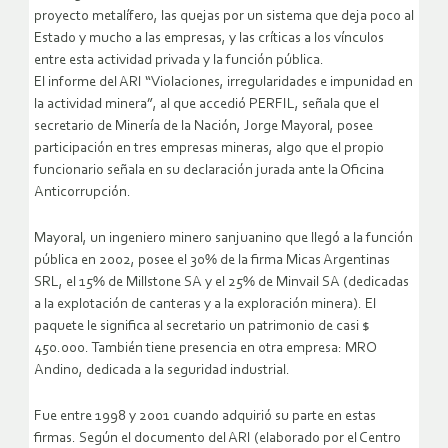
proyecto metalífero, las quejas por un sistema que deja poco al
Estado y mucho a las empresas, y las críticas a los vínculos
entre esta actividad privada y la función pública.
El informe del ARI “Violaciones, irregularidades e impunidad en
la actividad minera”, al que accedió PERFIL, señala que el
secretario de Minería de la Nación, Jorge Mayoral, posee
participación en tres empresas mineras, algo que el propio
funcionario señala en su declaración jurada ante la Oficina
Anticorrupción.
Mayoral, un ingeniero minero sanjuanino que llegó a la función
pública en 2002, posee el 30% de la firma Micas Argentinas
SRL, el 15% de Millstone SA y el 25% de Minvail SA (dedicadas
a la explotación de canteras y a la exploración minera). El
paquete le significa al secretario un patrimonio de casi $
450.000. También tiene presencia en otra empresa: MRO
Andino, dedicada a la seguridad industrial.
Fue entre 1998 y 2001 cuando adquirió su parte en estas
firmas. Según el documento del ARI (elaborado por el Centro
+++++
- [Task statement]:
In the copy, every entry must appear exactly as written, and no picture may appear.

- [Answer]:
proyecto metalífero, las quejas por un sistema que deja poco al
Estado y mucho a las empresas, y las críticas a los vínculos
entre esta actividad privada y la función pública.
El informe del ARI “Violaciones, irregularidades e impunidad en
la actividad minera”, al que accedió PERFIL, señala que el
secretario de Minería de la Nación, Jorge Mayoral, posee
participación en tres empresas mineras, algo que el propio
funcionario señala en su declaración jurada ante la Oficina
Anticorrupción.
Mayoral, un ingeniero minero sanjuanino que llegó a la función
pública en 2002, posee el 30% de la firma Micas Argentinas
SRL, el 15% de Millstone SA y el 25% de Minvail SA (dedicadas
a la explotación de canteras y a la exploración minera). El
paquete le significa al secretario un patrimonio de casi $
450.000. También tiene presencia en otra empresa: MRO
Andino, dedicada a la seguridad industrial.
Fue entre 1998 y 2001 cuando adquirió su parte en estas
firmas. Según el documento del ARI (elaborado por el Centro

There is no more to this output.